### REQUIRED ACTION
Copy the rows below word for word, from the line containing "right knee: (71, 369, -34)" through the line containing "left hip: (1125, 470, -6)", including both of those lines.

### GIVEN DATA
┏━━
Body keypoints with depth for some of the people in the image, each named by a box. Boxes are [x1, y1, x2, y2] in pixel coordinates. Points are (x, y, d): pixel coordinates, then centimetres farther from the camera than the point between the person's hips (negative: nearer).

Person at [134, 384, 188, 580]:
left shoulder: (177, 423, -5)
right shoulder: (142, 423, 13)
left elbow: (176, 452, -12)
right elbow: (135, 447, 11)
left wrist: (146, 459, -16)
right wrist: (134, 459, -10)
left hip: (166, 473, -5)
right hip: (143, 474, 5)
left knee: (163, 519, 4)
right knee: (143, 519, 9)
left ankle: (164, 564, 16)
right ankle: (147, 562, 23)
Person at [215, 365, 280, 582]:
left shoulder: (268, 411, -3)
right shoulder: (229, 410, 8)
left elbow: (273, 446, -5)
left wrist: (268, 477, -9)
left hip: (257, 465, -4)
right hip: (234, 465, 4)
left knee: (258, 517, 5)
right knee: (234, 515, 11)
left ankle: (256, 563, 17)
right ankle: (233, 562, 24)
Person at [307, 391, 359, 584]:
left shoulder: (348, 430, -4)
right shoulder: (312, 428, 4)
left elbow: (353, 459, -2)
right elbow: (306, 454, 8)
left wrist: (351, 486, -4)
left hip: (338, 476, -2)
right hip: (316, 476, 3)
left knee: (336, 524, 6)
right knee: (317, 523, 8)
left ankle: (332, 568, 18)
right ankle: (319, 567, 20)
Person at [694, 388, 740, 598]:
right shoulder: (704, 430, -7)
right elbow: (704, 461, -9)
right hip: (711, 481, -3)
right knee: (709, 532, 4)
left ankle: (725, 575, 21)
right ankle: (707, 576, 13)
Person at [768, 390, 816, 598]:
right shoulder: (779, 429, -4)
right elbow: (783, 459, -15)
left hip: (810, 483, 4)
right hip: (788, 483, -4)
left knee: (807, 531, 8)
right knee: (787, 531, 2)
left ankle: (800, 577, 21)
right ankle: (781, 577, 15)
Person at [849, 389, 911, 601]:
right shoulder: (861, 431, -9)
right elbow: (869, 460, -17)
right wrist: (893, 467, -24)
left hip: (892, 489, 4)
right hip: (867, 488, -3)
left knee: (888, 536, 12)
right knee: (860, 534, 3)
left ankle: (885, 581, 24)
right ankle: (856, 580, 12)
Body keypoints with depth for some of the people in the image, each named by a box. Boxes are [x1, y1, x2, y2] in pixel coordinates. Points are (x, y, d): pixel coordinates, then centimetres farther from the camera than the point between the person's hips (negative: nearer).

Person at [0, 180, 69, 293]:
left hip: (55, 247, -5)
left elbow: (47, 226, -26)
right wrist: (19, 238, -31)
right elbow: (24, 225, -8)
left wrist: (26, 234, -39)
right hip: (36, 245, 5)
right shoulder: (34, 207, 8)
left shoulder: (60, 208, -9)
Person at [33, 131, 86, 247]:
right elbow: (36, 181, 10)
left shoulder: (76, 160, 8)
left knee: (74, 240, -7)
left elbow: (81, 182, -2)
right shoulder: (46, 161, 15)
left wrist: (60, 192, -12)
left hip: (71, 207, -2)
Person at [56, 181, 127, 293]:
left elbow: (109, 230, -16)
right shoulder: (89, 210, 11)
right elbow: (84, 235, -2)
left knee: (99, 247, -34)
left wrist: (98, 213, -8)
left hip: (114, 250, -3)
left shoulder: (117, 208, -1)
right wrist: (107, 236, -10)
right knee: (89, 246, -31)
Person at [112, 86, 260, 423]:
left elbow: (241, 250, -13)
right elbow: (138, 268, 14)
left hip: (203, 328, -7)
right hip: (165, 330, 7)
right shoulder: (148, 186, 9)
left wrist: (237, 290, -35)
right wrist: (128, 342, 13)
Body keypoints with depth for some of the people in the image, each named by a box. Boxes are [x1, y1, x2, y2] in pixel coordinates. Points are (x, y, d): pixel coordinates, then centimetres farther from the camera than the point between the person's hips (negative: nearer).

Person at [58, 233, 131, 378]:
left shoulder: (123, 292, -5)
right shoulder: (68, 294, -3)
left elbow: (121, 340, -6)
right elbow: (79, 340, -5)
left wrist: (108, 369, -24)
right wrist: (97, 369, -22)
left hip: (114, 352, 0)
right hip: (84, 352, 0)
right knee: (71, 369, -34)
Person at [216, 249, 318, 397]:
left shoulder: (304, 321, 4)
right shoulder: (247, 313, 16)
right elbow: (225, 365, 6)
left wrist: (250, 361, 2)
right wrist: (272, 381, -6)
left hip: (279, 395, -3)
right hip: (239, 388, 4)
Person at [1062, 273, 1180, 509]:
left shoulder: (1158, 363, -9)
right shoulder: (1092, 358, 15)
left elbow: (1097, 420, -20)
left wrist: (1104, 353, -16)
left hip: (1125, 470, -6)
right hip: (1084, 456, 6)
┗━━
┏━━
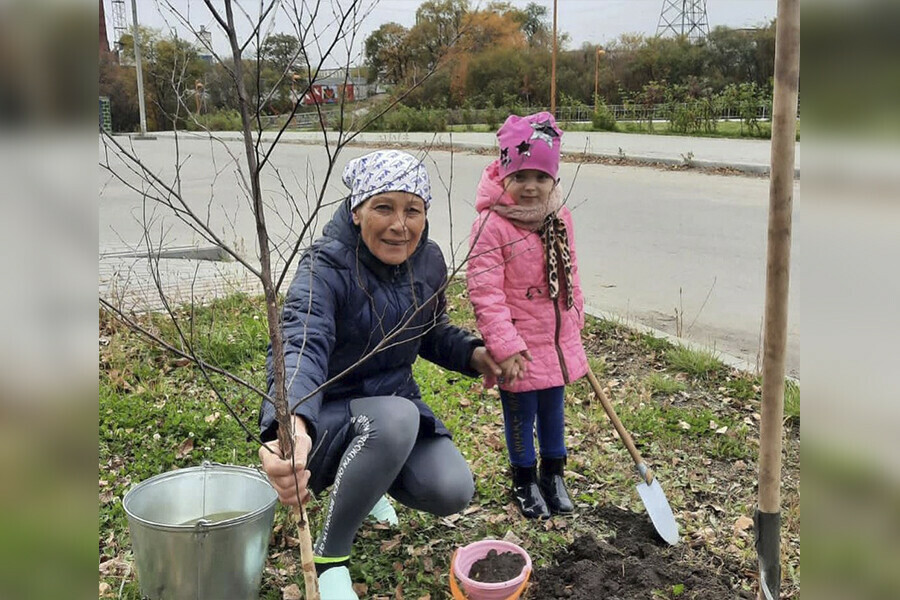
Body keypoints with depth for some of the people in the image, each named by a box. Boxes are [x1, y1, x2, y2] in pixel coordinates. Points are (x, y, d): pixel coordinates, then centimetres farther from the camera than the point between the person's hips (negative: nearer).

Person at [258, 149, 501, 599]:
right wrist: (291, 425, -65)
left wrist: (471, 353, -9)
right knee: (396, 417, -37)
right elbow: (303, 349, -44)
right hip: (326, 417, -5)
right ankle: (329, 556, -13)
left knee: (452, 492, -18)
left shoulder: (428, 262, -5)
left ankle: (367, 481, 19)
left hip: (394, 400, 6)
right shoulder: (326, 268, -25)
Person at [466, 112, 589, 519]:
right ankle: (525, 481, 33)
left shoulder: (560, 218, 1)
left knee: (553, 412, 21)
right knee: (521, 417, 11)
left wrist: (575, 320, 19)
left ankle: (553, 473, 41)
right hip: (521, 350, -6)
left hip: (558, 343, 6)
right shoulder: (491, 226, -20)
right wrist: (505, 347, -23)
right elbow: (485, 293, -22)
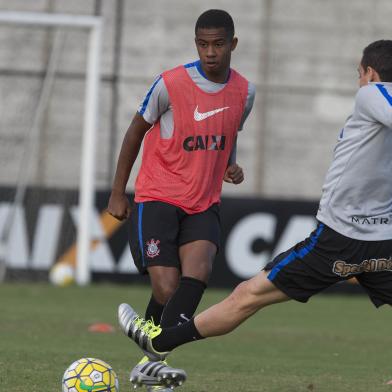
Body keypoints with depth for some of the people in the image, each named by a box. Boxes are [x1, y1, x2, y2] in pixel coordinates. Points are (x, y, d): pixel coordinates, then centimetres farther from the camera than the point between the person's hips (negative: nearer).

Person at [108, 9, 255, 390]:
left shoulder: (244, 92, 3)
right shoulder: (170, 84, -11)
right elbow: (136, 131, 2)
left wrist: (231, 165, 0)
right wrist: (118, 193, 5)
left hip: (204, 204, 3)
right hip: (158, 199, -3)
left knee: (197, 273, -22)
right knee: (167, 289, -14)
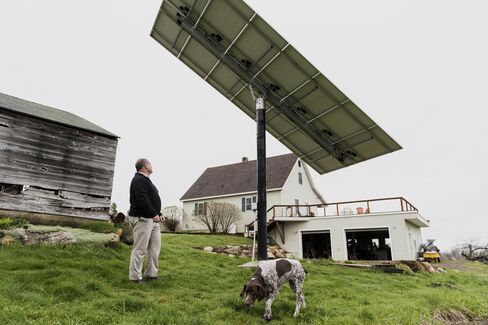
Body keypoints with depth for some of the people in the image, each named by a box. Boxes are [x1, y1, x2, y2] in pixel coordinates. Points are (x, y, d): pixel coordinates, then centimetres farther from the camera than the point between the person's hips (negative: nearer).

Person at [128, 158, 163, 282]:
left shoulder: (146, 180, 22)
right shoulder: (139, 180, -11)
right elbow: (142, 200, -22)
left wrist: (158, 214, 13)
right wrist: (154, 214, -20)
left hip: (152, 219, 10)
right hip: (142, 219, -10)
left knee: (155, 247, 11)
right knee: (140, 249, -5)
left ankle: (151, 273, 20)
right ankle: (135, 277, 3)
┗━━
┏━━
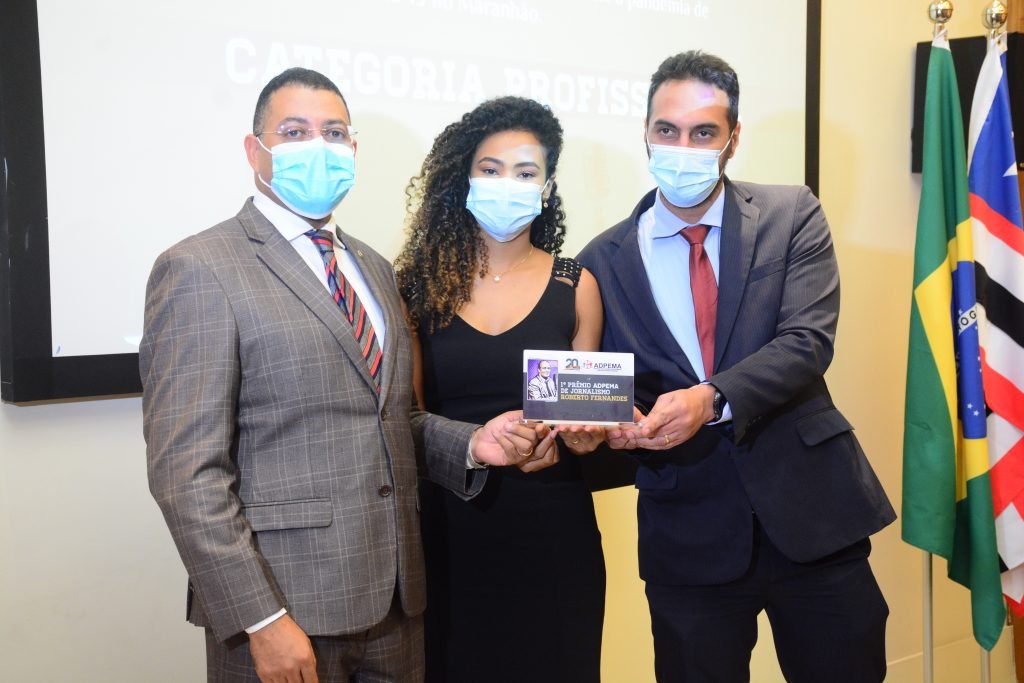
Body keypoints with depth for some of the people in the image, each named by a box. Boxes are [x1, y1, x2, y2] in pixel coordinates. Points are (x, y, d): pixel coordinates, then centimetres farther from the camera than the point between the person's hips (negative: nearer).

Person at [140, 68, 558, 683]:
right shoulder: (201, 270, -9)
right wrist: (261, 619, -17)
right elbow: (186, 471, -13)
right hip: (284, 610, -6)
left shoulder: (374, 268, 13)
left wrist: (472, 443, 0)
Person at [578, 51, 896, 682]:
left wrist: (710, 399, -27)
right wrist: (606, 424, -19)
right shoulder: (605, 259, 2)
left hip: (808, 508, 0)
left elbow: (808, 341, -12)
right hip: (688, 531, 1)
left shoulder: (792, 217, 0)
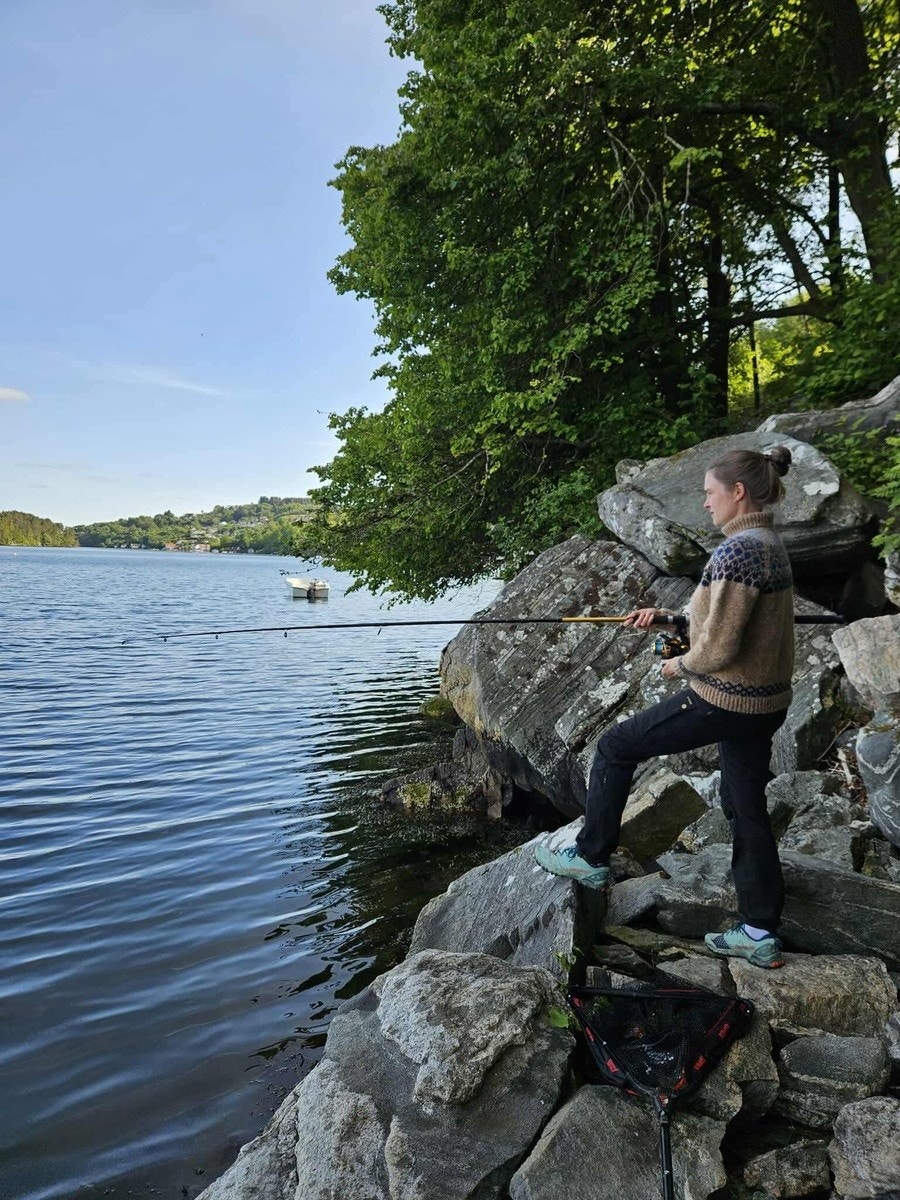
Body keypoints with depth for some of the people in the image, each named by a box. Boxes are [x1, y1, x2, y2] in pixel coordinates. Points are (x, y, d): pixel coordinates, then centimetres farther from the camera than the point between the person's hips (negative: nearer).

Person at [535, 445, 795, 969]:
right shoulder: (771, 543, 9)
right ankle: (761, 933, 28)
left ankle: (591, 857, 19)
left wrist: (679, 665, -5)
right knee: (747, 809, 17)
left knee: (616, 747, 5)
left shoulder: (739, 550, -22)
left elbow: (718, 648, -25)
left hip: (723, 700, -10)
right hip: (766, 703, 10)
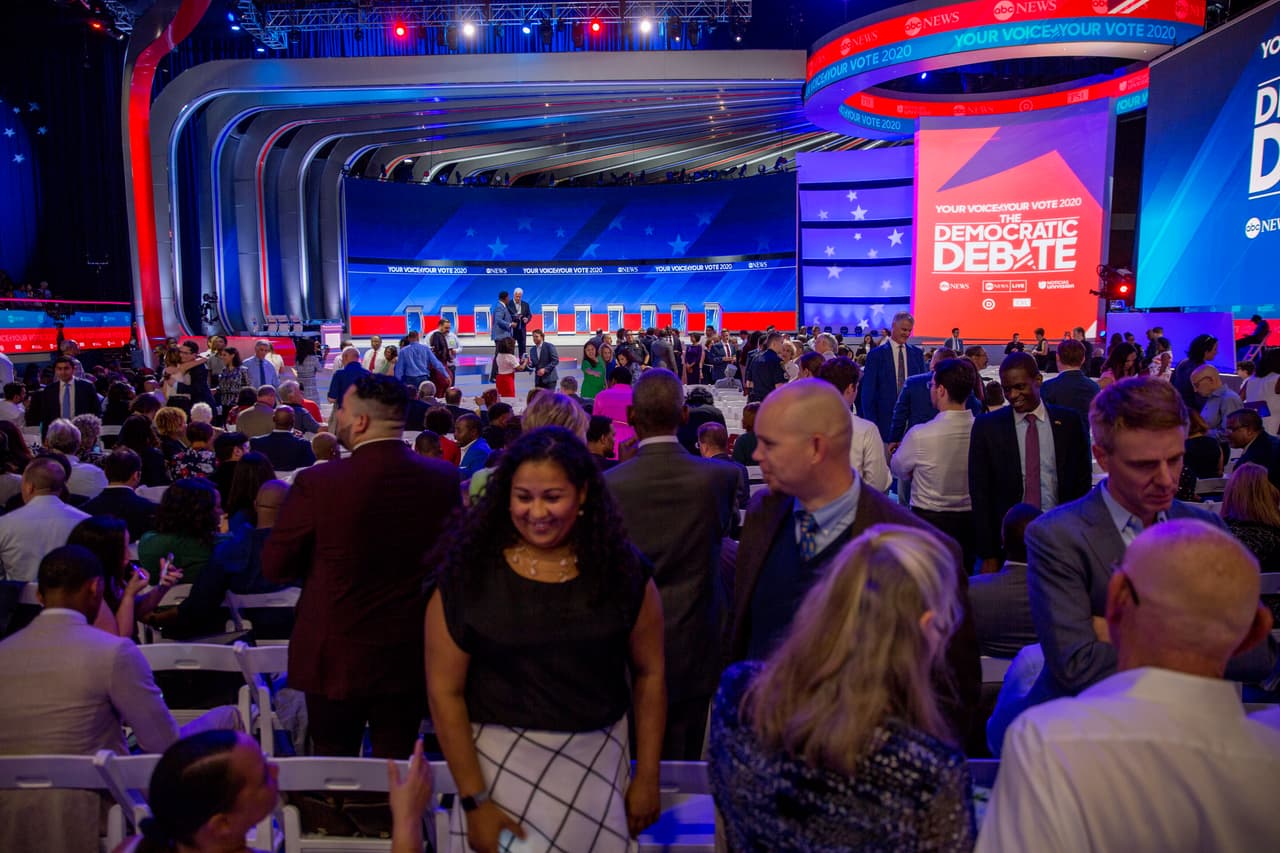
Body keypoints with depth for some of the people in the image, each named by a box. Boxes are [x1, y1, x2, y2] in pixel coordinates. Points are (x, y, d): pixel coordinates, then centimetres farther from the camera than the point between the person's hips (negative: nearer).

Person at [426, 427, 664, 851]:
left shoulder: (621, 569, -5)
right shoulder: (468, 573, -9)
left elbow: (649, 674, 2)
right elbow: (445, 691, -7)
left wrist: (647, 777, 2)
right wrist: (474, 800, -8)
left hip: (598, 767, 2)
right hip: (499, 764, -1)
┗━━
### SOLUTION TO THIS PROBLEM
right knee: (71, 369, -34)
Person at [216, 249, 318, 397]:
left shoulder: (304, 321, 4)
right shoulder: (247, 313, 16)
right elbow: (225, 365, 6)
left wrist: (250, 361, 2)
right wrist: (272, 381, -6)
left hip: (279, 395, -3)
right hip: (239, 388, 4)
Person at [1062, 273, 1180, 509]:
left shoulder: (1158, 363, -9)
right shoulder: (1092, 358, 15)
left elbow: (1097, 420, -20)
left wrist: (1104, 353, -16)
left hip: (1125, 470, -6)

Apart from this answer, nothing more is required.